Different cloths and clothing change the appearance of places and people. Textiles are a fundamental element of design. They were just as significant, if not more so, in the Middle Ages. As the fabrics’ organic components and fine fibres are prone to severe deterioration, few have survived the centuries.

Counting some 300 items, the collection of textiles in the cathedral treasures is an unusual, almost unique window to the past. It is complemented by a host of precious silk fabrics used to cover relics and dating back to the early Middle Ages. Most are mediaeval, from the 11th to the early 16th centuries; a small number were created later. Together, all these pieces were used to richly furnish the cathedral and decorate it for celebrations and feast days. On one hand, tapestries, cloths and banners added to the cathedral’s grandeur, and decorated cloaks adorned sculptures on special occasions. On the other hand, cloths and hangings embellished the altars during Mass.

The size and significance of the tapestry collection are unparalleled. The Abraham and the Angels tapestry and the Christ and the Apostles tapestry, both from the mid-12th century, are believed to be the oldest of their kind in the world. These oldest works of embroidery to come from the Byzantine Empire have thus been suitably preserved in the cathedral treasures as rare examples of early mediaeval visual art.
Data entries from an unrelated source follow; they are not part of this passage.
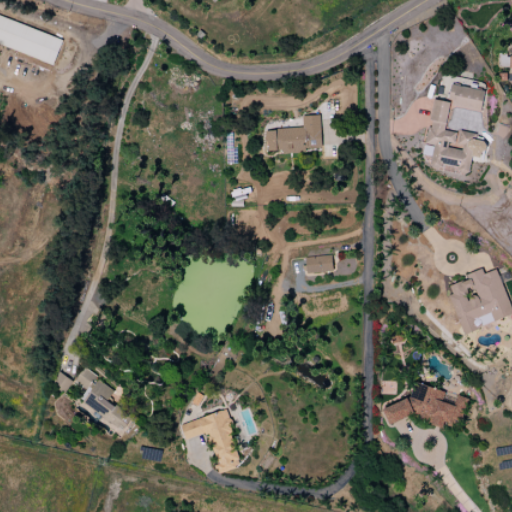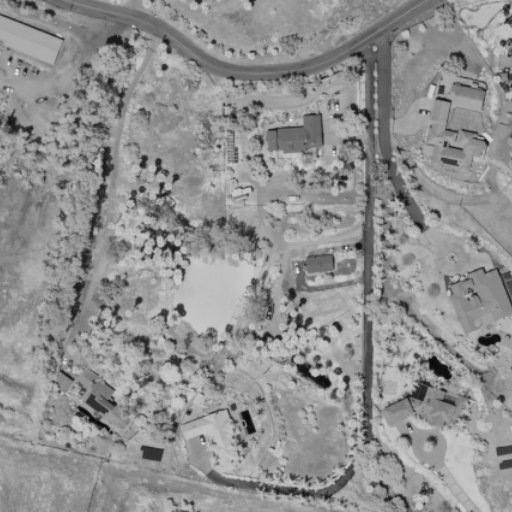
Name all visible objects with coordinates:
building: (213, 0)
building: (29, 40)
building: (510, 60)
road: (246, 73)
road: (74, 81)
building: (453, 131)
building: (295, 137)
road: (386, 152)
building: (317, 264)
building: (479, 300)
road: (368, 331)
building: (85, 378)
building: (60, 383)
building: (105, 405)
building: (427, 407)
building: (215, 438)
road: (450, 479)
road: (208, 493)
The many spiritual vestments show how the bishops and priests dressed, how they displayed their position, and how they held mass as Vicars of Christ. Whole sets of bishops’ robes and vestments have survived, along with rare accessories, hose, shoes, gloves and even a pointed cap. These pieces do not only offer rare insights into a little-known art; the sheer number of them also makes it possible to observe changes in the look and richness of the textiles’ design over the centuries.